La destruction exige de convaincre la métropole de diriger cet immense effort, car la jeune Amérique britannique «ne saurait entreprendre d'abattre la Nouvelle-France sans l'appui de la métropole, sans l'action de la diplomatie, de la marine et des régiments anglais» (p. 111). Soutien métropolitain qui précisément fit défaut aux Canadiens dans la seconde phase du conflit. Au départ, en 1754, Londres n'est pas encore fixé sur l'objectif d'annexion, mais les Anglo-Américains commencent la guerre et convaincront le gouvernement en cours de conflit. Investissement militaire ruineux, qui provoquera les frictions que l'on sait entre la Grande-Bretagne et les Treize Colonies après la victoire.

========

▸ Consignes:
#1 D'après l'extrait sur la chute de la Nouvelle-France, qui commence la guerre en 1754 ?
#2 Recopiez à l'identique un passage de l'extrait sur la chute de la Nouvelle-France : commencez aux mots «La destruction exige» et arrêtez-vous après «après la victoire.».
Les documents qui viennent ensuite constituent un ensemble distinct du texte.

========

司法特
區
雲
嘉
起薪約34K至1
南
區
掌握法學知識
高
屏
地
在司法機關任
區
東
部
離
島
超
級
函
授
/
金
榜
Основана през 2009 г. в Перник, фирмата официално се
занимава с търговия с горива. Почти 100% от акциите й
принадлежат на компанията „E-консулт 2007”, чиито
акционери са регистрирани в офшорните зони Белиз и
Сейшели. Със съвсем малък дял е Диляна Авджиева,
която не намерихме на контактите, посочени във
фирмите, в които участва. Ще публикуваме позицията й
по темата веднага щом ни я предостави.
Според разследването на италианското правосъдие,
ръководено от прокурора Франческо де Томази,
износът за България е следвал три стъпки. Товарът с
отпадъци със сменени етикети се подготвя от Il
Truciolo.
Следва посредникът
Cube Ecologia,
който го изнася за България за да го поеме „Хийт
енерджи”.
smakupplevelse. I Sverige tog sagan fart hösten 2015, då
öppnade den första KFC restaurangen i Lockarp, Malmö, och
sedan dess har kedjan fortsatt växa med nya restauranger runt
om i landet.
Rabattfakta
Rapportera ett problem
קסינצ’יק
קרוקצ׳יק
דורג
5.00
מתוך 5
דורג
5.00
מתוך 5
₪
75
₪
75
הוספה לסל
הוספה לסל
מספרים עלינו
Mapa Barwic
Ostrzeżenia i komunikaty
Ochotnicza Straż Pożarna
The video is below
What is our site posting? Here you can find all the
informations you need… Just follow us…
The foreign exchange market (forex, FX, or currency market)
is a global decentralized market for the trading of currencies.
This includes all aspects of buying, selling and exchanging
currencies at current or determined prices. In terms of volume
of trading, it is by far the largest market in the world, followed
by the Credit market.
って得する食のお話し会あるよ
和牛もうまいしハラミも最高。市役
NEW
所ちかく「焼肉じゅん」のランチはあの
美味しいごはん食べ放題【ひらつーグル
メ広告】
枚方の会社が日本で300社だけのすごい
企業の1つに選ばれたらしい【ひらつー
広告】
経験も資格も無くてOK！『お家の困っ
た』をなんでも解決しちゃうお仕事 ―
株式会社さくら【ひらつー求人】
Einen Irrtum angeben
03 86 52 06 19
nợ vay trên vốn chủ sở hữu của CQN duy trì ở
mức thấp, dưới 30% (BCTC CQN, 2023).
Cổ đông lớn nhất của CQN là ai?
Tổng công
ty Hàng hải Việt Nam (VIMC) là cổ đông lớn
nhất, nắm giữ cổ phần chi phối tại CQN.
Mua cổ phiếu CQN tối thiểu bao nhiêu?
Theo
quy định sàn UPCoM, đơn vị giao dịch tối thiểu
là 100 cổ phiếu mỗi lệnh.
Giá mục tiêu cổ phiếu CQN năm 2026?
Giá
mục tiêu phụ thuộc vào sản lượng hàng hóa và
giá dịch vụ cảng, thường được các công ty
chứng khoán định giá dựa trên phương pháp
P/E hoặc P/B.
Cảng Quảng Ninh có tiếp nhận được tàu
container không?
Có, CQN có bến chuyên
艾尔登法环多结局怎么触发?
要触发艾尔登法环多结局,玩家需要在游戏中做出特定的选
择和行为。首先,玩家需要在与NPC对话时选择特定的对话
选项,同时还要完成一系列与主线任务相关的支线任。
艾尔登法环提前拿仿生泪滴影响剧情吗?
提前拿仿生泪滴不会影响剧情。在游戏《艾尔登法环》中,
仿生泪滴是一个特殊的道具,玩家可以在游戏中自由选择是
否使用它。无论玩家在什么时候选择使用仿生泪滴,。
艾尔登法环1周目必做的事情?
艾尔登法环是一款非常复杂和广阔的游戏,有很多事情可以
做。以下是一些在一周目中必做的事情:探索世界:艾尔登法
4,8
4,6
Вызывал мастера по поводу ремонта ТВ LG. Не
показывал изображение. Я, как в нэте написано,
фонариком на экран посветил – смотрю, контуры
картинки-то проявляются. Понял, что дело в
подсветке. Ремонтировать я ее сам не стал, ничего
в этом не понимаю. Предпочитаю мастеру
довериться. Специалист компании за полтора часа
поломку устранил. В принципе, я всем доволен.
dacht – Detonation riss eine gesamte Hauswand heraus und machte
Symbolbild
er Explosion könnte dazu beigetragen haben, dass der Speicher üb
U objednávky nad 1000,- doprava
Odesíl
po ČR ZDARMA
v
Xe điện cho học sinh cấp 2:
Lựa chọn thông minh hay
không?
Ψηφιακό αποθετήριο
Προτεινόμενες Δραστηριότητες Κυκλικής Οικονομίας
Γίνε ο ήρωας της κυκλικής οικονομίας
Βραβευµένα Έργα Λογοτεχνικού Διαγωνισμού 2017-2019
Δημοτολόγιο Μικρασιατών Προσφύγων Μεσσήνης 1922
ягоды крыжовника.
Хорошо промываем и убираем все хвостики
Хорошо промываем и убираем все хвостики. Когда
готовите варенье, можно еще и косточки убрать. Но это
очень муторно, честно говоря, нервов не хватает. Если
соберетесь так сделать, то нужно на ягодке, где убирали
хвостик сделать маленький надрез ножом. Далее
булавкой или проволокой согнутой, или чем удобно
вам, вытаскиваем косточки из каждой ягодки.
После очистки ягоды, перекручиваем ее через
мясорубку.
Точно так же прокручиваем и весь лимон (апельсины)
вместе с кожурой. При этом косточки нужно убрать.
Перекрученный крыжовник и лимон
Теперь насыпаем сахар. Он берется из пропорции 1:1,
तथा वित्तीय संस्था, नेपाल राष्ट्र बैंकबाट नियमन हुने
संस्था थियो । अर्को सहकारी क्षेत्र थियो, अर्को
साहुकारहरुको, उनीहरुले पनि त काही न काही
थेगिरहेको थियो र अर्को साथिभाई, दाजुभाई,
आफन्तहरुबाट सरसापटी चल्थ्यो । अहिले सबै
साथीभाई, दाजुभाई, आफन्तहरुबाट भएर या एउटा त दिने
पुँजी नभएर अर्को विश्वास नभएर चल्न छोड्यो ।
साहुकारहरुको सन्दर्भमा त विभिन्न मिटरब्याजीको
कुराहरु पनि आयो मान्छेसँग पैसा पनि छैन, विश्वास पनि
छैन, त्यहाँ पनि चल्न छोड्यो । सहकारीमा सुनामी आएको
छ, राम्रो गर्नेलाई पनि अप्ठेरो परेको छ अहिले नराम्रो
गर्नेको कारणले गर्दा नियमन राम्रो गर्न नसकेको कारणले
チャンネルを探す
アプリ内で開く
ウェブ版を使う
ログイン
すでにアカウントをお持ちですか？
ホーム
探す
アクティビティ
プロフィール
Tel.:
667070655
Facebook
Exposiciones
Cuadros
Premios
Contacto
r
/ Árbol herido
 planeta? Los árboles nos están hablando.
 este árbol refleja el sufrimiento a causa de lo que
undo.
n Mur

========

▸ Réponses:
#1 Les Anglo-Américains.

#2
La destruction exige de convaincre la métropole de diriger cet immense effort, car la jeune Amérique britannique «ne saurait entreprendre d'abattre la Nouvelle-France sans l'appui de la métropole, sans l'action de la diplomatie, de la marine et des régiments anglais» (p. 111). Soutien métropolitain qui précisément fit défaut aux Canadiens dans la seconde phase du conflit. Au départ, en 1754, Londres n'est pas encore fixé sur l'objectif d'annexion, mais les Anglo-Américains commencent la guerre et convaincront le gouvernement en cours de conflit. Investissement militaire ruineux, qui provoquera les frictions que l'on sait entre la Grande-Bretagne et les Treize Colonies après la victoire.